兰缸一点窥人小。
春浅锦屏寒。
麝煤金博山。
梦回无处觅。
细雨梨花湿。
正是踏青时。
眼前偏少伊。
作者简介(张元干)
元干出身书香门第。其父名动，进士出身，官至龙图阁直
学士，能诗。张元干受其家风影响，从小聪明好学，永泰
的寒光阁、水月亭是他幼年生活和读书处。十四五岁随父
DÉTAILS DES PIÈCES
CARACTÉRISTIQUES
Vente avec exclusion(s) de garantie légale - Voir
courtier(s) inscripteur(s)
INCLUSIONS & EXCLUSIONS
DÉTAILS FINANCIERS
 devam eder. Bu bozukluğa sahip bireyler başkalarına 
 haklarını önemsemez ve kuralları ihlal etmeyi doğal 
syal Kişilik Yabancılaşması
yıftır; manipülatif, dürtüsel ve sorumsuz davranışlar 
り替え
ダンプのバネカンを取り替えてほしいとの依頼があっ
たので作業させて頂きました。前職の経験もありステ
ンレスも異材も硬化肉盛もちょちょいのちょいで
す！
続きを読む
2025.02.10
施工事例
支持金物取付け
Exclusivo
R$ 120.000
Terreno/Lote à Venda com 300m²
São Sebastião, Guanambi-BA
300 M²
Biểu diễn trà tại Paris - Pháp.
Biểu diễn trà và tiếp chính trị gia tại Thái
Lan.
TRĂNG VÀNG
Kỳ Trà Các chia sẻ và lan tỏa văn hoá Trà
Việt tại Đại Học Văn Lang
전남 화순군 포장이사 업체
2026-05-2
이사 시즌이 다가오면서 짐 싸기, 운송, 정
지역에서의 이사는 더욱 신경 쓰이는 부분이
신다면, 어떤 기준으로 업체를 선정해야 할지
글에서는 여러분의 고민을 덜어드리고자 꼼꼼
================
◆ Descrição do exercício:
Copie as linhas que vão do começo dos dados até a que contém "Việt tại Đại Học Văn Lang", inclusive, trocando "Exclusivo" por "Destaque". Não altere mais nada.

◆ Resultado da tarefa:
兰缸一点窥人小。
春浅锦屏寒。
麝煤金博山。
梦回无处觅。
细雨梨花湿。
正是踏青时。
眼前偏少伊。
作者简介(张元干)
元干出身书香门第。其父名动，进士出身，官至龙图阁直
学士，能诗。张元干受其家风影响，从小聪明好学，永泰
的寒光阁、水月亭是他幼年生活和读书处。十四五岁随父
DÉTAILS DES PIÈCES
CARACTÉRISTIQUES
Vente avec exclusion(s) de garantie légale - Voir
courtier(s) inscripteur(s)
INCLUSIONS & EXCLUSIONS
DÉTAILS FINANCIERS
 devam eder. Bu bozukluğa sahip bireyler başkalarına 
 haklarını önemsemez ve kuralları ihlal etmeyi doğal 
syal Kişilik Yabancılaşması
yıftır; manipülatif, dürtüsel ve sorumsuz davranışlar 
り替え
ダンプのバネカンを取り替えてほしいとの依頼があっ
たので作業させて頂きました。前職の経験もありステ
ンレスも異材も硬化肉盛もちょちょいのちょいで
す！
続きを読む
2025.02.10
施工事例
支持金物取付け
Destaque
R$ 120.000
Terreno/Lote à Venda com 300m²
São Sebastião, Guanambi-BA
300 M²
Biểu diễn trà tại Paris - Pháp.
Biểu diễn trà và tiếp chính trị gia tại Thái
Lan.
TRĂNG VÀNG
Kỳ Trà Các chia sẻ và lan tỏa văn hoá Trà
Việt tại Đại Học Văn Lang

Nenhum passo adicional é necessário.